I think it was Jean Vanier who said that one of the tasks of the church today is to teach the world how to celebrate. He, like Henri Nouwen, learnt this lesson not from the privileged, healthy and successful, but by sharing his life with disadvantaged and profoundly needy people. It was here that both found true spiritual joy bubbling up irrepressibly.
The resurrection of Jesus is nothing if it is not irrepressible. And Easter joy is nothing if it is not sustainable.
We are not talking here about someone’s theory of life. We are not talking about good news for the few. We are talking here about something earth-shattering and mind-blowing for all. A belief that, despite the way it seems when we look around us, love is stronger than death; love is stronger than hatred; and love is a far more profound force than malice. The core Christian belief is that evil, horrendous though its consequences can be, is actually defeated by the love of God that was revealed in Christ, from the first cries of the infant in the stable, to the dying words of the man on the cross. Those last few words were positively laden with both humanity and theology. Horror and death are embraced, but the eternal power of love presses on and shines out to the end. At the very end Jesus cries out: ‘it is finished’ ‘completed’, ‘accomplished’. The achievement of the crucified Christ is to have lived on the receiving end of sin without succumbing to it; the triumph is in relentlessly replying to abuse with transformative love and hope.
This is the true triumph of Easter, and the true heart of the gospel. It’s most properly and convincingly proclaimed in a way of life in which its love that does the talking, the doing and, above all else, the willing. Christianity is, of course, a religion for people of all ages, because people of all ages can love. But it’s also a religion of learning, growth and development.
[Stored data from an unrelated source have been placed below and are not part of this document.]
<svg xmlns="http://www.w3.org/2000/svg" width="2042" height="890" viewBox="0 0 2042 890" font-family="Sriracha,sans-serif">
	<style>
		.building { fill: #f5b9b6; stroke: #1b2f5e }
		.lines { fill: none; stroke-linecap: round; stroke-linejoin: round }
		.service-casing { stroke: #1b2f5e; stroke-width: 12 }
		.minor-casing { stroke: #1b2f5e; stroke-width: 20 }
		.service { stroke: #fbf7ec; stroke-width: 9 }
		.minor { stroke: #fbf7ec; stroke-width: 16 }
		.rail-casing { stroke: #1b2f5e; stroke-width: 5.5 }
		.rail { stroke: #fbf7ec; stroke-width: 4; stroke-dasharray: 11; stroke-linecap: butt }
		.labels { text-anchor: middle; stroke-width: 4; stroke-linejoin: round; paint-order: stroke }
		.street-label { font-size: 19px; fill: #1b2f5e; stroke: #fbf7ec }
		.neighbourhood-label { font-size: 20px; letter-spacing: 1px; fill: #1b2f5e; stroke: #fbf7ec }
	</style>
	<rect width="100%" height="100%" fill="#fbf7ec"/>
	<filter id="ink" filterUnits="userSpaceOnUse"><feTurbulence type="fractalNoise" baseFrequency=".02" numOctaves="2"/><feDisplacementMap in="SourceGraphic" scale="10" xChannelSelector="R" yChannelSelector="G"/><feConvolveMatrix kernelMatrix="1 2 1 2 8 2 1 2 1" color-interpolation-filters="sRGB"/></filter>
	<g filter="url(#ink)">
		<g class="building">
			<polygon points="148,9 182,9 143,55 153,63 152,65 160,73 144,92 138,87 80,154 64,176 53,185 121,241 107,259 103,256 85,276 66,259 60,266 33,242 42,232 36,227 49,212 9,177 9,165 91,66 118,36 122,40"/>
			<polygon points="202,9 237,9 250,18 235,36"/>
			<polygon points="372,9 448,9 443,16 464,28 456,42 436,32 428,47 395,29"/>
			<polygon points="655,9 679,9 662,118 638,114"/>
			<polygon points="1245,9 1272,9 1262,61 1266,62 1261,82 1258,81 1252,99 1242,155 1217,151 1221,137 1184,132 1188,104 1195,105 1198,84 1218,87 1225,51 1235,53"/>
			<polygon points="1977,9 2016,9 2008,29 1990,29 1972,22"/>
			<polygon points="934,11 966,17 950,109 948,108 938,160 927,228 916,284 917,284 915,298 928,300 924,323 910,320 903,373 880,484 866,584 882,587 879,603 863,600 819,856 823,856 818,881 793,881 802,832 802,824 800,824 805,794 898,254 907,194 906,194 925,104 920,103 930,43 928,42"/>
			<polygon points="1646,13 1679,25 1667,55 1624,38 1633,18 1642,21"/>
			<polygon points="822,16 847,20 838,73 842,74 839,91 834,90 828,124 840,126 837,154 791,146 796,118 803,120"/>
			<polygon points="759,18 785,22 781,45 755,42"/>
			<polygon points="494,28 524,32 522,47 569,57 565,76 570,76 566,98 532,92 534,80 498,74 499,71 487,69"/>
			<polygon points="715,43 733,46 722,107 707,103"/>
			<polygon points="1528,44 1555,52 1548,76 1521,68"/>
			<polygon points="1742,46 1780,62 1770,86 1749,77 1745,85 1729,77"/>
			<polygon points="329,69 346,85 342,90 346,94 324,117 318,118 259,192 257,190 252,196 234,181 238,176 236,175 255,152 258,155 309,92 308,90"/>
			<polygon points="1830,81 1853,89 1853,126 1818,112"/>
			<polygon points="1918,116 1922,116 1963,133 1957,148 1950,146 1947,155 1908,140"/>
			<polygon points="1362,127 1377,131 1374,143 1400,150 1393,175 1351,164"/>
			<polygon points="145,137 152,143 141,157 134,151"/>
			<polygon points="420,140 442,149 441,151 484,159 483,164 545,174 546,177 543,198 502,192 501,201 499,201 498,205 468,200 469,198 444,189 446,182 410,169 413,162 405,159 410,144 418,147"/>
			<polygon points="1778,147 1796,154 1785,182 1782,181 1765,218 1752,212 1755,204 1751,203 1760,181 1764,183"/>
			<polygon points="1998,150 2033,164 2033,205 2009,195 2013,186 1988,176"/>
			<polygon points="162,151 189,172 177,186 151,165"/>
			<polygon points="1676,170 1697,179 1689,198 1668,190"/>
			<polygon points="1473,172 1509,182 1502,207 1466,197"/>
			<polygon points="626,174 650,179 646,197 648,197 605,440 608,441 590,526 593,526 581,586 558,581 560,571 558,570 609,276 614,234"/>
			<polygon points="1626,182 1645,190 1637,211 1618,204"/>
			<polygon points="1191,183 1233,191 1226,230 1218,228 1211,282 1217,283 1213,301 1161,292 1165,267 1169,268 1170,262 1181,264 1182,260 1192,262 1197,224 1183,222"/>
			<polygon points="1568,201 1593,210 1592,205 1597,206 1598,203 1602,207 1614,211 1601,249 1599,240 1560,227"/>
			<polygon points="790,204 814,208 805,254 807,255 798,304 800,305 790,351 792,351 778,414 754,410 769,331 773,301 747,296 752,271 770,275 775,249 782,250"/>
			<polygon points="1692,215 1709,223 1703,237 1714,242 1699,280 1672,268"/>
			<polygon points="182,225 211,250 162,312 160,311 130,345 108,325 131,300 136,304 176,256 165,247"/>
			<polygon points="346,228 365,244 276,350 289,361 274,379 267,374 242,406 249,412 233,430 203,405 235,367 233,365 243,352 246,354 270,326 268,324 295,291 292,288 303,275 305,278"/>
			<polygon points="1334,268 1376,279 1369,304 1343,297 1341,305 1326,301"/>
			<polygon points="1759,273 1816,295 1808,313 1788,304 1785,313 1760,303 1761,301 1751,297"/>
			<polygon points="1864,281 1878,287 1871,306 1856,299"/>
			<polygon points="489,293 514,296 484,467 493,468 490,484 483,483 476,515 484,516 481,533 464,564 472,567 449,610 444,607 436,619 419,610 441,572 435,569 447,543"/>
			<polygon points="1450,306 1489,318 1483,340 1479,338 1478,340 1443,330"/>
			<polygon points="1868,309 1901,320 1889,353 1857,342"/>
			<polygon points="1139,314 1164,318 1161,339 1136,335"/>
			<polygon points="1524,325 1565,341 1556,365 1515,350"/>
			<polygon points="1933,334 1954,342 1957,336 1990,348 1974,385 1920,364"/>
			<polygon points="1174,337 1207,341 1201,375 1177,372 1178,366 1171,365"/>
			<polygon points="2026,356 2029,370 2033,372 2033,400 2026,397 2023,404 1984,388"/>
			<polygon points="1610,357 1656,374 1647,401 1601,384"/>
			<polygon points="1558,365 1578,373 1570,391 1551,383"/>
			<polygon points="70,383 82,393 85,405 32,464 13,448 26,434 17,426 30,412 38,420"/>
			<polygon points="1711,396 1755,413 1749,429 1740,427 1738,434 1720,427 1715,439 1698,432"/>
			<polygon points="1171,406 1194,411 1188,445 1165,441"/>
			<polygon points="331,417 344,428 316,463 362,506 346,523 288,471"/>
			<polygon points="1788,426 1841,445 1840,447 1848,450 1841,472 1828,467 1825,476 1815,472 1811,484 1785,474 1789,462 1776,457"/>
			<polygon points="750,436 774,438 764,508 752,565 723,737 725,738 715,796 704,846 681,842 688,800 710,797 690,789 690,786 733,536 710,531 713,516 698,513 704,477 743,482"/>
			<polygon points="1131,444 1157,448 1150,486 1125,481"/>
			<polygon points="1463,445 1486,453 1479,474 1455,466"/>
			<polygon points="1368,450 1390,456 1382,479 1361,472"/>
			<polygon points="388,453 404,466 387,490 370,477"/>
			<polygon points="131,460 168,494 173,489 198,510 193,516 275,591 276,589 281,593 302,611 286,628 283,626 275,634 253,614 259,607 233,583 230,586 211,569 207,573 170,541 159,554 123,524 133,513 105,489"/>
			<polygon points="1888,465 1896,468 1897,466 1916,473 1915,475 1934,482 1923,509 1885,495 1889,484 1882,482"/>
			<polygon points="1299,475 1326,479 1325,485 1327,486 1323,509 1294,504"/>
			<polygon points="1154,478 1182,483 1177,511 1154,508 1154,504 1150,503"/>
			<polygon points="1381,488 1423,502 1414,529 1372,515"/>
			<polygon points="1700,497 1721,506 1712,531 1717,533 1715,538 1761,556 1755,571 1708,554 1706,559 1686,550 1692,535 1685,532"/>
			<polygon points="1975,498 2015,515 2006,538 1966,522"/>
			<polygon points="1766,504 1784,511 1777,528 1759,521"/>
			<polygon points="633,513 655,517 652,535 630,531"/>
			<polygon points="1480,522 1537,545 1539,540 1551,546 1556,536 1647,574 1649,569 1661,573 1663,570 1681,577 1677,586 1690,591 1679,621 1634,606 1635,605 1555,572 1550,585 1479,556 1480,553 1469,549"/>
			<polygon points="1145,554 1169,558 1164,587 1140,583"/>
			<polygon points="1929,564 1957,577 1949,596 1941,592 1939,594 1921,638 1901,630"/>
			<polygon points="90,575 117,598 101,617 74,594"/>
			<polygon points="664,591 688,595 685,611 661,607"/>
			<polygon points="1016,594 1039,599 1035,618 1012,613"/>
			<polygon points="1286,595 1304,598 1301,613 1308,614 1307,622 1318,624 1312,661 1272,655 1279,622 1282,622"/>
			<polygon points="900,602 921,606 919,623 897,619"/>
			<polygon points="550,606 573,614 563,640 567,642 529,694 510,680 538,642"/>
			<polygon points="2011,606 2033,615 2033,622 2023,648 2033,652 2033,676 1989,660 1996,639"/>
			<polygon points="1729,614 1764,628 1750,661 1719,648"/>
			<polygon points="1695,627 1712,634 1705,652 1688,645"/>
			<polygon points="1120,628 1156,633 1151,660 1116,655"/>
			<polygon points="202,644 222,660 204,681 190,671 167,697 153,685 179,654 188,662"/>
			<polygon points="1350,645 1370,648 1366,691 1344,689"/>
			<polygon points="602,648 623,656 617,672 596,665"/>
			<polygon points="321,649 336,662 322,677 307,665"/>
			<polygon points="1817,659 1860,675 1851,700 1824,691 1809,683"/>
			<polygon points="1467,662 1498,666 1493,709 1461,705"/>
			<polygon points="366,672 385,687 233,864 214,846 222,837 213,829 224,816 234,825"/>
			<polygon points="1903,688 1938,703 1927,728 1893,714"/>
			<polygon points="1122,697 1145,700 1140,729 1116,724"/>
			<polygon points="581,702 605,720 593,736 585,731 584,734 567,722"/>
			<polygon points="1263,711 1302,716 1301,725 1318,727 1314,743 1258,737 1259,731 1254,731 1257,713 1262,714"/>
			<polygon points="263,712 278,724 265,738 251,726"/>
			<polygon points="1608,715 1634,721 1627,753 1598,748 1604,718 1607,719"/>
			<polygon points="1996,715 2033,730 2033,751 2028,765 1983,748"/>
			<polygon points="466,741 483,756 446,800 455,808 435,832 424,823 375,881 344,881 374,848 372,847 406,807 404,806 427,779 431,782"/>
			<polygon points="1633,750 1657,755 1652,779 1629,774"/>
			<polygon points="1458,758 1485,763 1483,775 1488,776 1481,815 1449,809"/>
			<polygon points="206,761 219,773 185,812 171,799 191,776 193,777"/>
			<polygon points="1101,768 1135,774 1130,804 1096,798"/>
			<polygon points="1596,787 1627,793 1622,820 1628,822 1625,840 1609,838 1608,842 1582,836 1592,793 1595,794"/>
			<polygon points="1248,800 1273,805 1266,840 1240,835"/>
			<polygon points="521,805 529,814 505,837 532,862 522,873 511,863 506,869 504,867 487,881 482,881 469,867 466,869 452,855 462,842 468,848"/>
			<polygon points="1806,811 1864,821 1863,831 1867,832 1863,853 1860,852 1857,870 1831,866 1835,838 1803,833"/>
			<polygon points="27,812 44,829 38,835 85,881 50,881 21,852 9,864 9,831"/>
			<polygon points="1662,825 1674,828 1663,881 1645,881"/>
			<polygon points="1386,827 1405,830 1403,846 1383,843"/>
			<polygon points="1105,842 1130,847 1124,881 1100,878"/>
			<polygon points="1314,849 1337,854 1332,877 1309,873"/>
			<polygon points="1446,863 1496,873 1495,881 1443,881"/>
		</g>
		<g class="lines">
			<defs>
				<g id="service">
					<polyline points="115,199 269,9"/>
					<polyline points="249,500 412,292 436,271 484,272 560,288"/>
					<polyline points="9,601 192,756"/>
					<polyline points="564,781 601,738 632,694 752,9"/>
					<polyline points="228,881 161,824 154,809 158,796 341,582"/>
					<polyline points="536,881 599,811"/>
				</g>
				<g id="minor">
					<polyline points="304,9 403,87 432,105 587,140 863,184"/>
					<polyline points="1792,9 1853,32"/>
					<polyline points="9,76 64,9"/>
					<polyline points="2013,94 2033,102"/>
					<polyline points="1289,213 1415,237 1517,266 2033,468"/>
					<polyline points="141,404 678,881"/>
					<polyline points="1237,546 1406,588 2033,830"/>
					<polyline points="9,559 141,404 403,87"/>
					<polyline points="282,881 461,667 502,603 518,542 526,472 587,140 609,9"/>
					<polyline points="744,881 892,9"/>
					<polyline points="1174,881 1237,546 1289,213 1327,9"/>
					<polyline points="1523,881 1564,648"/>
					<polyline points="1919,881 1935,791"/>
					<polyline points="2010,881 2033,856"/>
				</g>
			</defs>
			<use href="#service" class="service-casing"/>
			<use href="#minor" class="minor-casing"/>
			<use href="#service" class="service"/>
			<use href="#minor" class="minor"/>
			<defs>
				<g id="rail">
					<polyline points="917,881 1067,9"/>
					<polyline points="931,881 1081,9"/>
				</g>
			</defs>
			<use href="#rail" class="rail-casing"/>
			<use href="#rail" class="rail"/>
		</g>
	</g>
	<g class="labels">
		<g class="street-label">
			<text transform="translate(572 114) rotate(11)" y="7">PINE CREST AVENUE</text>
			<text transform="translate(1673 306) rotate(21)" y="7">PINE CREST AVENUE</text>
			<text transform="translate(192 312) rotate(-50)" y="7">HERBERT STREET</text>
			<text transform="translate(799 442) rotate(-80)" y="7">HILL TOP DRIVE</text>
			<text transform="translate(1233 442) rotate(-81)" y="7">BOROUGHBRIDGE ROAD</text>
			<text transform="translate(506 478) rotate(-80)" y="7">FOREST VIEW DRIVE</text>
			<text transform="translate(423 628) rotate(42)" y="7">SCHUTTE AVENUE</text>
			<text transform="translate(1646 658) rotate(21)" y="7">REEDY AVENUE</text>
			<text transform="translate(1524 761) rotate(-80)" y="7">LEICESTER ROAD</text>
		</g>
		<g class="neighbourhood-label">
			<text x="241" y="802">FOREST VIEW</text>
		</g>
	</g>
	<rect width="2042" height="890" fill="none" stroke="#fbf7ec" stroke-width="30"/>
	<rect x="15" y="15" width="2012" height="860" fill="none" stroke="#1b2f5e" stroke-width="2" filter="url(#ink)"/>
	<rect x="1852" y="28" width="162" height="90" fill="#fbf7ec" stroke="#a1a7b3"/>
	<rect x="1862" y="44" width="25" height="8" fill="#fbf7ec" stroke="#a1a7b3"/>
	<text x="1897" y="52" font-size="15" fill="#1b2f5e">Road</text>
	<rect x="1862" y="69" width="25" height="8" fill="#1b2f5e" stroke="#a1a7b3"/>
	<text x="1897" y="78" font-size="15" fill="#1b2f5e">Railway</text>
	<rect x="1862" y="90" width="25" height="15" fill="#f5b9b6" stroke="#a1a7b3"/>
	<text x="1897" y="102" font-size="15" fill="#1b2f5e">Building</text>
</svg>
Christian maturity involves the warm and passionate embrace of life in its fullness, diversity and glory; it involves a desire and a longing to reflect the loving purposes of God; it involves moral clarity, but it eschews judging others; it is constantly looking for moments of delight, but is only interested in the sort of joy that is sustainable because it is based in truth and community and generosity of spirit.
It is this maturity to which the resurrection of Christ calls us, and for which the life of worship and sacraments, praise and prayer, equips us. It is an open-ended maturity, lived out differently by each individual person.
This is perhaps why the stories of Easter Day are mysterious and strange, ambiguous and open. Good Friday is simple by comparison. It was an end. But if Good Friday was a full-stop, Easter Day is the next capital letter. It’s the beginning of a word; the beginning of a sentence; the beginning of a story that it’s up to you and God to write together.
I hope and pray that this Easter Day may be the beginning of the story of the rest of your life, and that that story and that life will be one of deep, delightful and sustainable joy. And that, whatever circumstances you find yourself in, you become aware of, and respond to, the irrepressible power of God: the resurrection of Jesus Christ from the dead.